Her rich experience led her to Hydro One as an Indigenous Relations Advisor, helping to understand energy needs in First Nations communities. Then on to Chiefs of Ontario, advocating for policy changes and programs for the 133 First Nations in Ontario. There, she had a hand in developing the legislation that became the Affordable Energy Act, effectively cutting energy bills in half for people living in First Nations communities. Working in government relations and engagement provided the skills to become the political advisor for the Six Nations Chief and Council.
Today, Amy owns a consulting business, A.L.L. Professional Services, where she combines her experiences and skills working with First Nations communities to help them define what nationhood means to them, and creating strategies for implementation of the community vision. Her success has been fruitful for more than just her career, but for everyone who has had the opportunity to connect with her.
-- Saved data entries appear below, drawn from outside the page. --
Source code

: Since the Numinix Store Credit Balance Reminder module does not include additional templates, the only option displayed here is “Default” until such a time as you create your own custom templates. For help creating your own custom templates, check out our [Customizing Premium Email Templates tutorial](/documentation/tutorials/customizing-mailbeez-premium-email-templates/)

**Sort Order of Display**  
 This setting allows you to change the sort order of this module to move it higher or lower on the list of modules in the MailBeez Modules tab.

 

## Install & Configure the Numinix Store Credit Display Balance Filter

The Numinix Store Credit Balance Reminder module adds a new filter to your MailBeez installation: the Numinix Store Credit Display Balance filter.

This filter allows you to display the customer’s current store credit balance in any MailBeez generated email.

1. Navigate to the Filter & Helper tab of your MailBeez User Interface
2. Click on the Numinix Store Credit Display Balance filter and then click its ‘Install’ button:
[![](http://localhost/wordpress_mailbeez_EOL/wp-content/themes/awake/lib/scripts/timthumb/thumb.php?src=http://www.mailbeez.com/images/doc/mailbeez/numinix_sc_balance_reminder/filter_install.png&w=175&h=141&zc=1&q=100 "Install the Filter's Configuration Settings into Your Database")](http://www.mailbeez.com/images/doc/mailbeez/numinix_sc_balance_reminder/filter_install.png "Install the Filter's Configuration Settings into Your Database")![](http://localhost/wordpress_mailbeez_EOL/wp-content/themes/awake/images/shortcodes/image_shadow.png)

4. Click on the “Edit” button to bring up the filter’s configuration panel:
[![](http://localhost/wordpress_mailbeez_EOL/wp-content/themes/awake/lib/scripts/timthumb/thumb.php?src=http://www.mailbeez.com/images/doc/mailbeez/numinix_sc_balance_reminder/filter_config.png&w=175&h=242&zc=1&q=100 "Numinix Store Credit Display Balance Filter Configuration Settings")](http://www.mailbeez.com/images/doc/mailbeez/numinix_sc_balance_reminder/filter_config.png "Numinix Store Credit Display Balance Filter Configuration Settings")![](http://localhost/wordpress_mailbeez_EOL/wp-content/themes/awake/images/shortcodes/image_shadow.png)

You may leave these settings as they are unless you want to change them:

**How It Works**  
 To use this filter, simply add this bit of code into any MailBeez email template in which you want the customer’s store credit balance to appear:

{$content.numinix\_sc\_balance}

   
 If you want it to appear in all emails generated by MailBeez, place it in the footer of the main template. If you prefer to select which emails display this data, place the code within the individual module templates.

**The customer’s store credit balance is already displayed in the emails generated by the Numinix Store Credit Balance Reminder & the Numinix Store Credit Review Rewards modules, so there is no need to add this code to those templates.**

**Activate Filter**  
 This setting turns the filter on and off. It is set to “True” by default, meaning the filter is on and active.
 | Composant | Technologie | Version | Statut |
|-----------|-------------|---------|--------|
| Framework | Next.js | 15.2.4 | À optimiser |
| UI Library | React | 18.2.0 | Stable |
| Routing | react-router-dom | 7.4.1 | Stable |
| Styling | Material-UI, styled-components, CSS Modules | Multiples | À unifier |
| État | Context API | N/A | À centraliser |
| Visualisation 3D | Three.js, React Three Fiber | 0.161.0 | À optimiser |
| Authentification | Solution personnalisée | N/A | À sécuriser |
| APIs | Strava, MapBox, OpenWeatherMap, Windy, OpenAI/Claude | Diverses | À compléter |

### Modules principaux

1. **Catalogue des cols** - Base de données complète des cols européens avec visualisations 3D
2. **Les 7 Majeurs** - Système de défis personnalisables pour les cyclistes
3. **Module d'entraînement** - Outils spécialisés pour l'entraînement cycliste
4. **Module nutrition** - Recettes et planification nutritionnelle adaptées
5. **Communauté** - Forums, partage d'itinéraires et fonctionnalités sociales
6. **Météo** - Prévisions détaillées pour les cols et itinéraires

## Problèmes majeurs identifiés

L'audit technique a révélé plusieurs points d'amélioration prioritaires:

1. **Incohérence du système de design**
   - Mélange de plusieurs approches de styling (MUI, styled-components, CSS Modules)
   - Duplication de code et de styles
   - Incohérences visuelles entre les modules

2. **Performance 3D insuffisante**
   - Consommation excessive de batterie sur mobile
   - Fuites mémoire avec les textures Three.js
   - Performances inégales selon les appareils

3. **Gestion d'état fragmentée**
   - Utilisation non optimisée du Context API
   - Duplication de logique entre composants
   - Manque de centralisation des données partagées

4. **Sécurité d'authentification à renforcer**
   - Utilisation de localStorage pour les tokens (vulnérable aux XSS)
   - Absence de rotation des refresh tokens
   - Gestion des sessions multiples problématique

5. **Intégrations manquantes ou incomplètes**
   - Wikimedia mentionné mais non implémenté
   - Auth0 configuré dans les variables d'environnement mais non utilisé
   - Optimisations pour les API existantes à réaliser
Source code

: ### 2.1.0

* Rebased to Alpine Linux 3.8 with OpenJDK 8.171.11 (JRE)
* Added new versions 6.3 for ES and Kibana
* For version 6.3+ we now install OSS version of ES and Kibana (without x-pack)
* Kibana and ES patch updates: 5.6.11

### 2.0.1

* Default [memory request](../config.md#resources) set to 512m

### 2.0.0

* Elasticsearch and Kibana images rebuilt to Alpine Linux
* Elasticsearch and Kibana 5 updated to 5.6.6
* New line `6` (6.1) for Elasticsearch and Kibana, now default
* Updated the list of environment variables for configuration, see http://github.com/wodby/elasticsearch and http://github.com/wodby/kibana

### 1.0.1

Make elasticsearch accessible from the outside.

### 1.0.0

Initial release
She reminds us of the saying, “we’re standing on the shoulders of giants,” meaning that she could not have done her work without the colleagues, friends, family and influential thinkers who came before her. “I’m doing the work I’m doing because of the work they did,” she says. “We all have fear but we need to connect to whatever it is that gives us the knowledge and confidence we are doing the right thing.”
She tells us that finding “why” you are doing what you do helps find confidence in doing the right things and affirms your decision making. For Amy, that “why” is her connection to her home – doing what is right for the people, community and land.